1. Calculate how much wiggle room you have to make Mega Backdoor Roth Conversions
The 2025 $70,000 retirement plan limit applies to ALL contributions: both employee and employer match contributions.
For example, you make $200,000 salary. You max the employee contribution limit of $23,500 and on top of that your employer offers a dollar for dollar match up to 3% of your salary = $6,000.
Your Mega Backdoor wiggle room = $70,000 - $23,500 - $6,000 = $40,500
2. Withhold after-tax dollars from your paycheck
These aren’t pre-tax contributions so they are indeed taxed and they aren’t Roth dollars… yet. For now, they are simply after-tax contributions and are held in a separate account so they need to be labeled different from your $23,500 contributions.

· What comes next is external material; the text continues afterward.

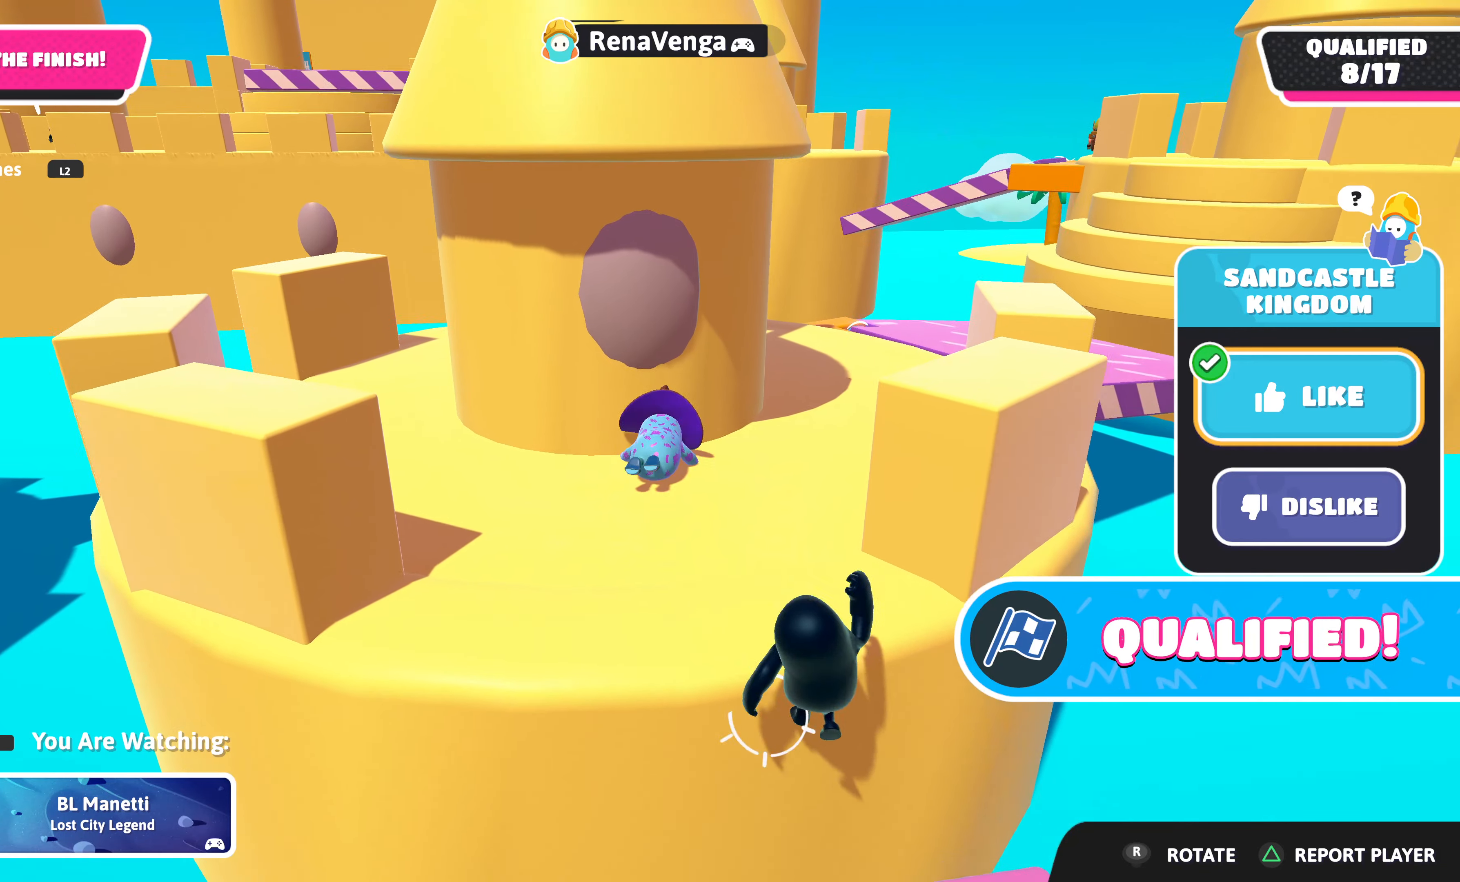
{"buttons": [], "left_stick": "center", "right_stick": "center", "events": [[250, "right_stick", "up-left"], [450, "right_stick", "center"]]}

3. Convert after-tax contributions to Roth
Once the after-tax contributions are complete, move those funds to the Roth 401(k) account using a form or online portal on your recordkeeper’s website. We can debate the arcane nature in which these companies process requests. Nevertheless, the long-term benefits are worth the headache.
IMPORTANT: Make sure you complete the Roth conversions immediately after the after-tax contribution. If you make the after-tax contribution and convert a few years later, any growth in the after-tax bucket will be taxed upon conversion.
Quick and Dirty Example
Continuing with the employee above, let’s say 30-year-old Clark makes $200,000 and his employer, Shark Shack, matches dollar for dollar up to 3% of his salary.
Clark just discovered Shark Shack offers Mega Backdoor Roth conversions, and he’s now circling the waters. He’s decided to take full advantage of Backdoor Roths for the next 10 years in order to ramp up his retirement savings.[iii]
So 10 years of:
$23,500 in pre-tax, Traditional 401(k) contributions
$6,000 in employer matching contributions
$40,500 in after-tax contributions rolled into a Roth 401(k)
Assuming a diversified all-stock portfolio yielding on average ~8%, what will Clark have in each account based on ONLY these 10 years of saving when he retires at age 65?
Traditional 401(k) = $2,459,516.79
Employer Match = $627,961.73
After-tax contributions rolled into a Roth 401(k) = $4,238,741.69
Remember, the Traditional 401(k) and employer match dollars are taxed at your ordinary income tax rate upon withdrawal.
That ~$4.2M Roth value? TAX-FREE!
Mega Backdoor Roth conversions are one of the most powerful — yet underutilized — tax strategies in retirement planning. If you’re a high earner and/or playing catch-up, it’s worth exploring whether this could give your retirement planning a significant boost.
Chat with your advisor to see if it fits in your plan — or just reach out to me.
[i] $23,500 limit for those under 50 years old. A ‘catch-up” provision = $23,500 + $7,500 for those between age 50 and 59 years old. A “super catch-up”= $23,500 + $11,250 for those 60-63 years of age.
[ii] Certain exceptions apply and the early-withdrawal exceptions are different for IRAs and 401(k)s.
[iii] I’m assuming Clark’s salary and contribution limits are static for 10 years – not the case in real life but useful for illustrative purposes. I’m also assuming no regulatory changes!